Le lit triste s'emplit de capiteux parfums
Que répandaient jadis les fleurs des soirs défunts;
Le nuage de l'heure ancienne se dissipe;
Et dans l'étreinte ardente où l'âme participe,
Comme le corps, parfois s'incrée un rédempteur.
Hymne aux grands vents du Nord
O vent, emporte-moi vers la grande Aventure.
Je veux boire la force âpre de la Nature,
Loin, par delà l'encerclement des horizons
Que souille la fumée étroite des maisons!
Je veux aller dormir parmi les cimes blanches,
Sur un lit de frimas, de verglas et de branches,
Bercé par la rumeur de ta voix en courroux,
Et par le hurlement famélique des loups!
Le froid et le sommeil qui cloront mes paupières
Me donneront l'aspect immuable des pierres!

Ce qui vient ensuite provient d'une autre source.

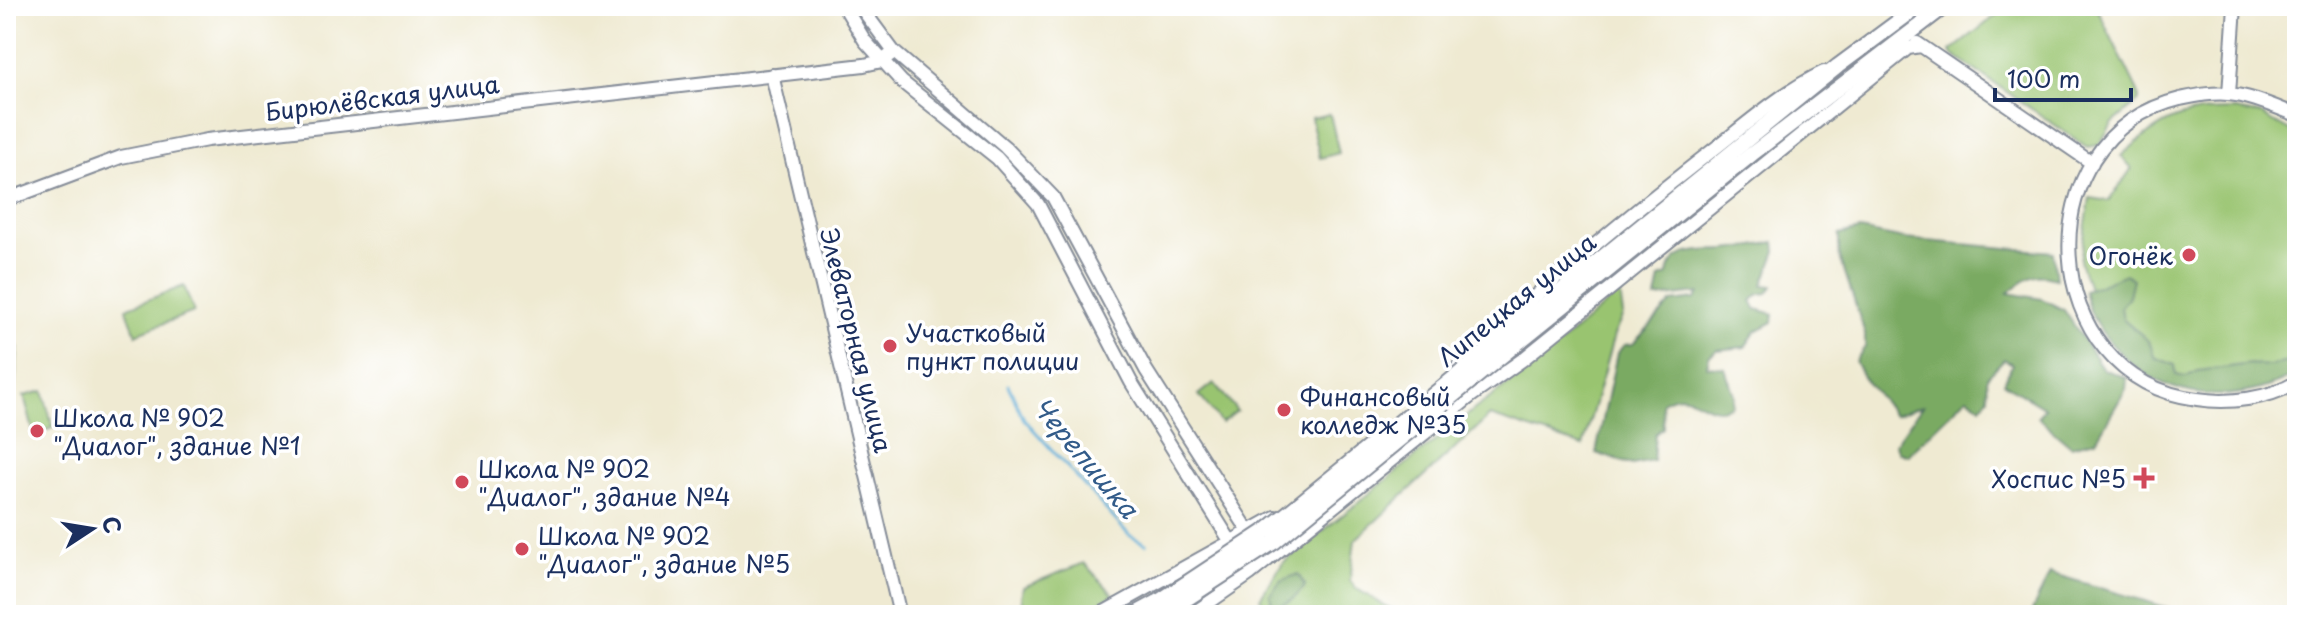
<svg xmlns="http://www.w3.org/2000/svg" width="2303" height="621" viewBox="0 0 2303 621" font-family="'Playpen Sans',sans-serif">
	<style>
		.green { fill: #99c470; stroke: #5a7a67; stroke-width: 2 }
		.forest { fill: #7aaa62; stroke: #4a6c60; stroke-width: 2 }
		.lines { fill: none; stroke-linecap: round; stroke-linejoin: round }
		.stream { stroke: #5eaed8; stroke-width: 3 }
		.secondary-casing { stroke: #858c98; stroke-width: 16 }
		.primary-casing { stroke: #858c98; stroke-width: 18 }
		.secondary { stroke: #fff; stroke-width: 12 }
		.primary { stroke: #fff; stroke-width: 14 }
		.primary-bridge-casing { stroke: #858c98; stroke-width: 18; stroke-linecap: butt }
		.primary-bridge { stroke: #fff; stroke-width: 14 }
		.poi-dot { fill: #d1495b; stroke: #fff; stroke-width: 3 }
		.labels { text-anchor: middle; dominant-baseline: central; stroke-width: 7; stroke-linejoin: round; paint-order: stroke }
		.street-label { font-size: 24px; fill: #1b2f5e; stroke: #fff }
		.poi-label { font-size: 24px; fill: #1b2f5e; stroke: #fff; text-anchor: start }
		.water-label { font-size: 26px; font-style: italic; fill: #325b89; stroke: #fff }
	</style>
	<rect width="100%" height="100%" fill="#fff"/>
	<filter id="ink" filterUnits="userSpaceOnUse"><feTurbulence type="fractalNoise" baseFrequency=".0125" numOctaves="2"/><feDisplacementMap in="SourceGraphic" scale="16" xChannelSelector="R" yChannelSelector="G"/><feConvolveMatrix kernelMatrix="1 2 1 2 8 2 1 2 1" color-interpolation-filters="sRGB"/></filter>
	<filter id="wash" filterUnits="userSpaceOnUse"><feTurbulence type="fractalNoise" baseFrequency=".006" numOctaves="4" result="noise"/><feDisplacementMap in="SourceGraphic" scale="32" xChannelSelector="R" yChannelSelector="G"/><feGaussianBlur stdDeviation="1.8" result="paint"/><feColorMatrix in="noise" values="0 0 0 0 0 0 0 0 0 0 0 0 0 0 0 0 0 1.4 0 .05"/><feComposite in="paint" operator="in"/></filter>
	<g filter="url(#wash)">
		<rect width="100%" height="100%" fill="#efead2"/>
		<!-- green -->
		<path class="green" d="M2008,6H2096L2138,92L2139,101L2112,124L2099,145L2087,147L1953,55L1951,51Z
			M2235,110L2261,115L2297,135V365L2282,375L2174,378L2095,308L2080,261L2090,198L2109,201L2132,168L2121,156C2161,120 2181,110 2235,110Z
			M1330,114L1339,153L1320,158L1311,118Z
			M184,286L194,312L136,334L126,308Z
			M1620,292L1623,315L1614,335L1583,446L1490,416L1355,540L1350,581L1357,589L1392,610L1389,615H1273L1260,598L1283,563L1476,408L1536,364Z
			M6,346L18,347L10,433L6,432Z
			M1214,383L1237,411L1221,423L1199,395Z
			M43,391L53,428L34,434L24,396Z
			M1084,563L1114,595L1074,615H1025L1021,597L1023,587Z"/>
		<!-- forest -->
		<path class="forest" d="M1860,230L1904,239L2053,252L2056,279C2035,270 2025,280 2008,293L2042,299L2064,310L2103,369L2127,378L2126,389L2096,440L2071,446L2037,417L2045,408L2004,383L2012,364L2004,359L1987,377L1988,398L1981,406L1967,397L1908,455L1899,452L1895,444L1922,406L1894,415L1863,377L1855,361L1865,347V334L1839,254V235Z
			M1775,242L1776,251L1763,285L1773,286L1768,293L1759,294L1752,301L1756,309L1774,314L1773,322L1756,331L1745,347L1717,350L1709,356L1707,366L1725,368L1734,395L1732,405C1706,421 1693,382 1662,402L1663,428L1655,434L1653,461L1632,465L1596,453L1617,353L1624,345L1633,344L1672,302L1695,299L1699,293L1656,298L1660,278L1668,275C1671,247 1705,251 1725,250C1742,249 1759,245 1775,242Z
			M2125,274L2133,279L2129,296L2121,307L2123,319C2136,333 2151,335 2154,357L2175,365L2176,375L2186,377L2198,371L2250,364L2269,366L2297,360V374C2236,406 2171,403 2121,354C2103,336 2089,317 2084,291Z
			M2050,573L2189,614V615H2037L2032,611Z
			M1298,574L1305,586C1297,597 1287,607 1272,606L1270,595L1280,581Z"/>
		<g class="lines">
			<!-- stream -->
			<path class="stream" d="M1008,385L1024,419L1129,535L1146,544"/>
		</g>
	</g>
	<g filter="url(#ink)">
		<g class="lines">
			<!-- secondary casing -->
			<g class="secondary-casing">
				<path id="secondary" d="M844,6L865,41L902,82L997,158L1038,204L1131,382L1234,547
					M860,6L894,52L1005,147L1053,197L1146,370L1253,538
					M1917,43L2092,163
					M772,75L900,615
					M2229,94L2235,6
					M2297,115C2275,107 2252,96 2228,94C2212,92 2195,96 2180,99C2023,137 2037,379 2197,399C2229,404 2269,399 2297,382
					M6,200L121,157L207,140L864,65L882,61L894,52
					M1456,369C1534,293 1618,224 1704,157C1742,128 1781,92 1824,72
					M1099,615L1275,517
					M1191,615L1250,574L1471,396L1522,360L1908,48L1921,46"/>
			</g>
			<!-- primary casing -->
			<g class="primary-casing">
				<path id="primary" d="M1486,352L1838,66L1919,6
					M1494,362L1752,154L1945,6
					M1134,615L1158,602"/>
			</g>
			<!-- secondary -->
			<use href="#secondary" class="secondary"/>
			<!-- primary -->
			<use href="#primary" class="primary"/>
			<!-- primary-bridge casing -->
			<g class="primary-bridge-casing">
				<path id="primary-bridge" d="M1158,602L1267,530L1486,352
					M1165,613L1274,542L1494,362"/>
			</g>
			<!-- primary-bridge -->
			<use href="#primary-bridge" class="primary-bridge"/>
		</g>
	</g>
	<!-- markers -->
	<g class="poi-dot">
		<circle cx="2189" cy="255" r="8"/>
		<circle cx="890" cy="346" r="8"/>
		<circle cx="1284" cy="410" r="8"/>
		<circle cx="37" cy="431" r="8"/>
		<path d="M2140 466h8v8h8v8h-8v8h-8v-8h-8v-8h8z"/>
		<circle cx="462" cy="482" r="8"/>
		<circle cx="522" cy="549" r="8"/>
	</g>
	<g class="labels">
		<!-- street labels -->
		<g class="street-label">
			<text transform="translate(382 97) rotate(-7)">Бирюлёвская улица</text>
			<text transform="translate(1516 299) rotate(-39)">Липецкая улица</text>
			<text transform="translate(857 340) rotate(76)">Элеваторная улица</text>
		</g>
		<!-- poi labels -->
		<g class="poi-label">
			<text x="2173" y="255" text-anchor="end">Огонёк</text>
			<text x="906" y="332">Участковый<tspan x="906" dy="28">пункт полиции</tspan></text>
			<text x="1300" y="396">Финансовый<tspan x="1300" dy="28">колледж №35</tspan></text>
			<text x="53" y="417">Школа № 902<tspan x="53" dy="28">"Диалог", здание №1</tspan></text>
			<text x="478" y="468">Школа № 902<tspan x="478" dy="28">"Диалог", здание №4</tspan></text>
			<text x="2126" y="478" text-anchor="end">Хоспис №5</text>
			<text x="538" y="535">Школа № 902<tspan x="538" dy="28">"Диалог", здание №5</tspan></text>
		</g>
		<!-- water labels -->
		<g class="water-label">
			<text transform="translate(1086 457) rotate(50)">Черепишка</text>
		</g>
	</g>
	<!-- margin -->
	<rect width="2303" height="621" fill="none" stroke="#fff" stroke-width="32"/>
	<!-- north arrow -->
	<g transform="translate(92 529) rotate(78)" stroke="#ffffff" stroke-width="6" paint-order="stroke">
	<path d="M0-6L14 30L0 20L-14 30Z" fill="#1b2f5e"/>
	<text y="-12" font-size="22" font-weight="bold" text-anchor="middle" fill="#1b2f5e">С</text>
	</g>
	<!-- scale -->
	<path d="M1995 88v12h136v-12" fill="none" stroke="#1b2f5e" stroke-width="4"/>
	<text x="2007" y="88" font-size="24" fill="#1b2f5e" stroke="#ffffff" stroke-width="6" paint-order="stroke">100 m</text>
</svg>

O rôdeur immortel qui vas depuis le temps,
Je ne subirai plus l'horreur ni les tourments
De l'âme enclose au sein d'un moule périssable;
J'oublierai que ma vie est moins qu'un grain de sable
Au sablier des ans chus dans l'Éternité!
Et quand viendront sur moi les vagues de clarté
Que l'aube brusquement roulera sur mon gîte,
Je secouerai l'amas de neige qui m'abrite;
Debout, je humerai l'atmosphère des monts,
Pour que sa force nette emplisse mes poumons,
Et, cambré sur le ciel que l'aurore incendie,
Je laisserai ma voix, comme ta poudrerie,
Descendre sur la plaine en rauques tourbillons,
Envelopper l'essaim maculé des maisons,
Afin que, dominant le bruit de son blasphème,
Je clame au monde veule, ô mon Vent, que je t'aime!